* ОТРЫВОК
-*-

Исав и Иаков: Судьба развития в России и мире. Том 1 - Сергей Кургинян
Шрифт:
Интервал:
Закладка:
Наконец, возможны различные композиции из описанных мною четырех сценариев.
В любом случае, эта элитная пустотность, это Ничто, обнаруженное нами на этапе соединения ядра Текста с его периферией, — выявленный фактор. Причем, возможно, весьма существенный, а то и решающий.
Для любого исследователя выявление такого фактора является научным результатом. Предположим, что это выявление всего лишь позволило бы предложить читателю описанные четыре сценария в совокупности с анализом каждого из них и их композиций. Разве только это одно не имеет права называться научным результатом? А ведь речь уже идет о большем. И мы лишь на середине своего исследовательского пути.
Так зафиксируем результаты.
Признаем, что, отделив Текст от Контекста (и наладив связь между ними), мы сначала сформировали ядро Текста. А потом добавили к этому ядру периферию Текста.
Что сначала мы соотнесли с Контекстом только ядро Текста. А потом, структурировав Контекст и выделив в нем подтекст в качестве отдельного уровня, сумели — через воздействие подтекста на Текст — соединить ядро этого самого Текста с первым слоем текстуальной периферии.

-*-

* ЗАДАНИЕ
Перепишите слово в слово кусок отрывка выше: от слов «Для любого исследователя» до слов «своего исследовательского пути.».

* ЗАПИСАННЫЕ ДАННЫЕ
-*-

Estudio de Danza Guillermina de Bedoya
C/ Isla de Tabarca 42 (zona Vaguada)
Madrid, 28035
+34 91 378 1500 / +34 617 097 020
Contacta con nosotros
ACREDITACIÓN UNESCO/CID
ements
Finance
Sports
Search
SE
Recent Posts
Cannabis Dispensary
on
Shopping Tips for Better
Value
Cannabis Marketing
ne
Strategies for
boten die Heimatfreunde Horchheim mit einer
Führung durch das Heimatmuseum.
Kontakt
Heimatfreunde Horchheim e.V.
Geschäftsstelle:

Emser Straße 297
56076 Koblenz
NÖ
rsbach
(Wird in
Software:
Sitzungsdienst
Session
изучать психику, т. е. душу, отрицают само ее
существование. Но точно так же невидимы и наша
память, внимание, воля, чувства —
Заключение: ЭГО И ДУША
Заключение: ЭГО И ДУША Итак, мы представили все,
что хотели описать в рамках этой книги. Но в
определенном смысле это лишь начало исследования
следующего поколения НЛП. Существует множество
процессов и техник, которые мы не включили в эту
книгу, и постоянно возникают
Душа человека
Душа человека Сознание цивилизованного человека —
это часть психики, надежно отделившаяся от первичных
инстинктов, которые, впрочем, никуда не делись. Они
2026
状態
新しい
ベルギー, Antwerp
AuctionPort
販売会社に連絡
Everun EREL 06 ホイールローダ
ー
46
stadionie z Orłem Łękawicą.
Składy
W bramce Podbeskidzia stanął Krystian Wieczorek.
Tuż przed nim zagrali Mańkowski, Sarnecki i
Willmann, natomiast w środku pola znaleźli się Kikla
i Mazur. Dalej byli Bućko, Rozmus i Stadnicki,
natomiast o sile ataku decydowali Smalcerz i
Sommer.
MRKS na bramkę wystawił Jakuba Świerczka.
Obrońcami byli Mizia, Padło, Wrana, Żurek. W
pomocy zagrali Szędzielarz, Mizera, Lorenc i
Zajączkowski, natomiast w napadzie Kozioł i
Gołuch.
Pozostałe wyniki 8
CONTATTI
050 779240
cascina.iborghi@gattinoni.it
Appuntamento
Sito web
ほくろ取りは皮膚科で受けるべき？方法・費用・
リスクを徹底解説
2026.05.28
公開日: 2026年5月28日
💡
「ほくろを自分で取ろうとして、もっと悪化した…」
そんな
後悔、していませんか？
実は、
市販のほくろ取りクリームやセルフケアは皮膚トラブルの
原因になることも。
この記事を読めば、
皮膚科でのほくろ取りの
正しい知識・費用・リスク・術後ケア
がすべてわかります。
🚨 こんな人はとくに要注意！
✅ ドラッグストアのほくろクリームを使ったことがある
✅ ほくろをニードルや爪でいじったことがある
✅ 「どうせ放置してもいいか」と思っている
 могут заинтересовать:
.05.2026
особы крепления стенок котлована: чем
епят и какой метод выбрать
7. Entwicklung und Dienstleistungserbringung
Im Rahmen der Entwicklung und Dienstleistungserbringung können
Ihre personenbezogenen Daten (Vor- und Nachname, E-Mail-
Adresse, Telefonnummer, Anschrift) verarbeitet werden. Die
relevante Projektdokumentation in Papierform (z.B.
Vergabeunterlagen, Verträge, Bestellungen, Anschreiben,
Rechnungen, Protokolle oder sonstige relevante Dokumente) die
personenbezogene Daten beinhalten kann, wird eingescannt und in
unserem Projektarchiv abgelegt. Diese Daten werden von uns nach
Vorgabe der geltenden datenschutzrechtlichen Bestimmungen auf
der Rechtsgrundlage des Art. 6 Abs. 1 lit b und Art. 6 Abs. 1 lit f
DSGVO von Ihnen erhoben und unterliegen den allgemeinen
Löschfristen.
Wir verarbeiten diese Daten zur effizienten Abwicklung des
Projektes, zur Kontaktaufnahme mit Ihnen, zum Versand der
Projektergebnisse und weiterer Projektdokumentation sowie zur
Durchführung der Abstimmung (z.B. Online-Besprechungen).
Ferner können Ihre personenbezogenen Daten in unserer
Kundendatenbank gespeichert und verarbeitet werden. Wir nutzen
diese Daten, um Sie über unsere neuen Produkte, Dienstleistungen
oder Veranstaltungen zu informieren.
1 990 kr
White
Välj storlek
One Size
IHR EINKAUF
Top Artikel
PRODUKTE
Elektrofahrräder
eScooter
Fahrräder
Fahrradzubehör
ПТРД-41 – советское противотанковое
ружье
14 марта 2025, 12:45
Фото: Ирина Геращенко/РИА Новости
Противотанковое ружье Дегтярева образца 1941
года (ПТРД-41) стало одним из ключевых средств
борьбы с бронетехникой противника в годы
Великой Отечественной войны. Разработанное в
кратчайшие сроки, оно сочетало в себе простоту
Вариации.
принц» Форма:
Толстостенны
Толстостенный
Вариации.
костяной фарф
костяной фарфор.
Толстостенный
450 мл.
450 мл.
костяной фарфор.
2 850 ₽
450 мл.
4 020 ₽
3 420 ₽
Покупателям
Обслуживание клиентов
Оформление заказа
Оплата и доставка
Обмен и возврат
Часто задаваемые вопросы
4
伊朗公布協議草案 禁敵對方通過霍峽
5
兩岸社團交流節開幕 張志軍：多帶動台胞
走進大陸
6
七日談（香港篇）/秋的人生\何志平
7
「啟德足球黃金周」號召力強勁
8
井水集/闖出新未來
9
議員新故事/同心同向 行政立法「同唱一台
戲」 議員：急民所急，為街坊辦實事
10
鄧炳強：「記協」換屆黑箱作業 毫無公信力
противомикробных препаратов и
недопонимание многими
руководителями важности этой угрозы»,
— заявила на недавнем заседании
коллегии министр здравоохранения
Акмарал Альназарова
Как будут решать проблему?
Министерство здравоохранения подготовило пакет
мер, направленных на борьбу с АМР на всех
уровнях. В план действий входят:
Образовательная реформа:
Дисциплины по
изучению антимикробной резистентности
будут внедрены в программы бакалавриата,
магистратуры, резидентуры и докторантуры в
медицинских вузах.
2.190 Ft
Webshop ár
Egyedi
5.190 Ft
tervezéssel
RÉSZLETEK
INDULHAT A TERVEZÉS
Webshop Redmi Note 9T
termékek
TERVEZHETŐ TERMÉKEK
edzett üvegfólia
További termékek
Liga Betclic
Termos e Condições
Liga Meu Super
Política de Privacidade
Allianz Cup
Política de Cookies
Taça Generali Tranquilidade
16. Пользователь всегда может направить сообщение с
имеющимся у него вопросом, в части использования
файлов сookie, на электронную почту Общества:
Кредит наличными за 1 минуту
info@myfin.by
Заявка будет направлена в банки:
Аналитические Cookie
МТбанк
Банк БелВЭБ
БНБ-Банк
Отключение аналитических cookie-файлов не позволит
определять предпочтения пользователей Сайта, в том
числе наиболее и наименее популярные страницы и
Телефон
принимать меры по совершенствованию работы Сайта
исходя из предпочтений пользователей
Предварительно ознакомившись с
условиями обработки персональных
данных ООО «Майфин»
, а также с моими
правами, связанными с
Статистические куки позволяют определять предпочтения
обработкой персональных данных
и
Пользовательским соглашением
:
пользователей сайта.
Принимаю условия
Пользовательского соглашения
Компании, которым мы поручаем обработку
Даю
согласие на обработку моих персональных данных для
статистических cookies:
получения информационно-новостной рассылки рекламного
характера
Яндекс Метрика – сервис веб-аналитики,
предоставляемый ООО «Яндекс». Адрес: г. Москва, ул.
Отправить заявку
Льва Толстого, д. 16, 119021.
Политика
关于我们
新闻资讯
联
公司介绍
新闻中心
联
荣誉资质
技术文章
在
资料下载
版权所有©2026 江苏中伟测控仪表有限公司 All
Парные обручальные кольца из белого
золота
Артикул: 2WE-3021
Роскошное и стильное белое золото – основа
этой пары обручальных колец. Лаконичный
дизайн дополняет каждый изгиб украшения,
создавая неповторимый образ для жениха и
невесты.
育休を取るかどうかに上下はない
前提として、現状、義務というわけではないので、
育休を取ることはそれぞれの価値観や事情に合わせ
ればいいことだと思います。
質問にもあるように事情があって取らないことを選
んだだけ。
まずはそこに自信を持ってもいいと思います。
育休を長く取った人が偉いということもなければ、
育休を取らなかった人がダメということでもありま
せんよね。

-*-

* РЕШЕНИЕ
Для любого исследователя выявление такого фактора является научным результатом. Предположим, что это выявление всего лишь позволило бы предложить читателю описанные четыре сценария в совокупности с анализом каждого из них и их композиций. Разве только это одно не имеет права называться научным результатом? А ведь речь уже идет о большем. И мы лишь на середине своего исследовательского пути.